Peter Khalifah, a chemist working at Brookhaven National Laboratory and Stony Brook University, along with other contributors, developed a method to identify the atomic-level structure of materials previously too complex to decipher based on powder samples. Khalifah said that those participating in the procedure have developed a more comprehensive way for studying the ordered structure of matter and materials.
“In general, knowing the structure of a material is important to understanding how it works and why it works. If we want to make better materials, we can only do a good job of designing better materials if we have the appropriate structural insights.”
Previously, the structure of a sodium-ion battery cathode material, or NVPF, was largely unknown due to the complexity of the structure and the large amount of disorder present in the structure at room temperature, the typical environment of an operating battery. Due to the constant movement, the true structure and bonding environments are blurred. When exposed to cryogenic temperature, the movement of the sodium ions slows, and scientists are able to take a snapshot of the structure and extrapolate data to better understand the dynamic chemical bonds present at room temperature.
“We applied it to one specific sodium-ion battery system, but this method will also work for lithium-ion battery systems, which are very important with the growing number of electrical vehicles on the road and the plans for increases in the number of electrical vehicles. Electrical vehicles typically use lithium-ion batteries because of their high energy density.”

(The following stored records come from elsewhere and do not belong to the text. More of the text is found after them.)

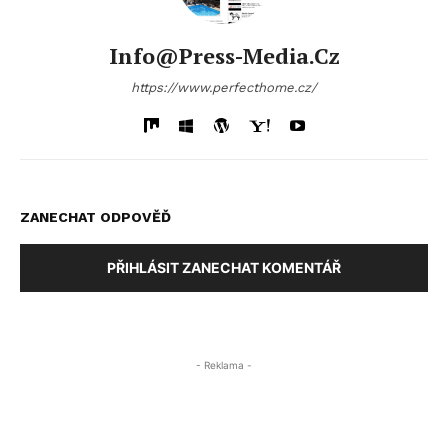
Info@press-Media.cz
https://www.perfecthome.cz/
ZANECHAT ODPOVĚĎ
PŘIHLÁSIT ZANECHAT KOMENTÁŘ
- Reklama -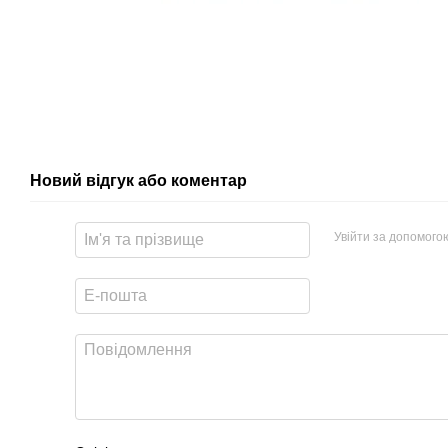
Новий відгук або коментар
Увійти за допомого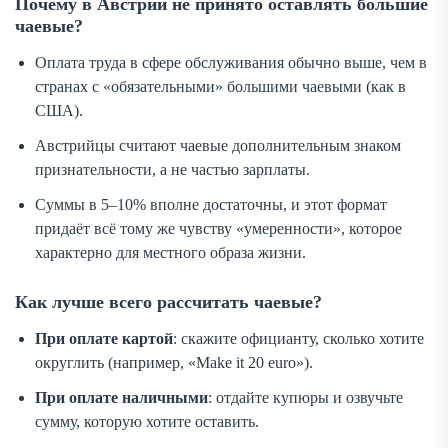
Почему в Австрии не принято оставлять большие
чаевые?
Оплата труда в сфере обслуживания обычно выше, чем в
странах с «обязательными» большими чаевыми (как в
США).
Австрийцы считают чаевые дополнительным знаком
признательности, а не частью зарплаты.
Суммы в 5–10% вполне достаточны, и этот формат
придаёт всё тому же чувству «умеренности», которое
характерно для местного образа жизни.
Как лучше всего рассчитать чаевые?
При оплате картой
: скажите официанту, сколько хотите
округлить (например, «Make it 20 euro»).
При оплате наличными
: отдайте купюры и озвучьте
сумму, которую хотите оставить.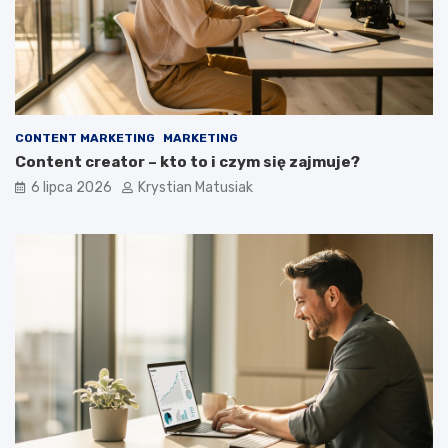
CONTENT MARKETING
MARKETING
Content creator – kto to i czym się zajmuje?
6 lipca 2026
Krystian Matusiak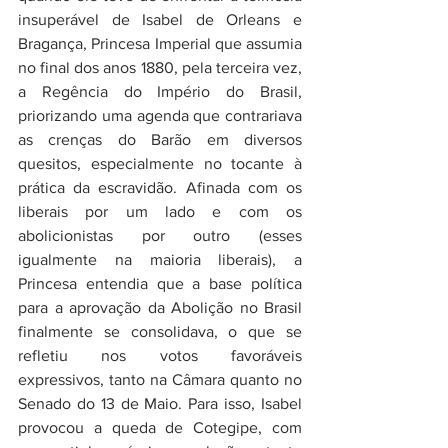
insuperável de Isabel de Orleans e 
Bragança, Princesa Imperial que assumia 
no final dos anos 1880, pela terceira vez, 
a Regência do Império do Brasil, 
priorizando uma agenda que contrariava 
as crenças do Barão em diversos 
quesitos, especialmente no tocante à 
prática da escravidão. Afinada com os 
liberais por um lado e com os 
abolicionistas por outro (esses 
igualmente na maioria liberais), a 
Princesa entendia que a base política 
para a aprovação da Abolição no Brasil 
finalmente se consolidava, o que se 
refletiu nos votos favoráveis 
expressivos, tanto na Câmara quanto no 
Senado do 13 de Maio. Para isso, Isabel 
provocou a queda de Cotegipe, com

Khalifah went on to explain how it works.
When a three-dimensional atomic structure is flattened into a one-dimensional powder, much of the information regarding the material is lost in favor of simplicity. Complex materials composed of a multitude of elements, such as NVPF, lose a great deal of their novel characteristics; thus, it is impossible to fully understand a material based solely on its powder X-ray diffraction data.
However, computer algorithms can project all plausible structures based on the data gleaned from the much simpler powder sample. This way of solving for complex structures through a computational approach proves useful to identify the structure of novel functional materials.
Before this experiment, there were over half a million possible configurations for the sodium ions in NVPF. Computer algorithms shrunk these numbers dramatically; however, there remained many possible configurations.
“It is a simulation method,” Khalifah added. “Ideally, if I collect some structural data, like getting a powder diffraction pattern, I would want to look at the data in that powder diffraction pattern and know what the structure is.”
Computer algorithms can project all plausible structures based on the data gleaned from the much simpler powder sample. Khalifah described powder diffraction patterns as a set of peaks on a graph.
“If you have a crystal structure, it is very easy to ask and predict what the diffraction pattern should look like. Instead of going from the diffraction pattern to the structure, we are reversing the process, generating lots of structures, generating the diffraction patterns,” Khalifah said.
Computer algorithms shrunk these numbers dramatically. However, many possible configurations remained. Only software could be used to differentiate between the predicted diffraction patterns and experimental patterns due to the relatively small differences between the two data sets. Typically, this degree of difference would be negligible to the human eye. Multiple trials were conducted to ensure a high degree in confidence of the finial structure.
Only by using a software to predict the powder X-ray diffraction pattern for each possible structure and then comparing the calculated results to the actual measured diffraction pattern could the actual three-dimensional structure be determined.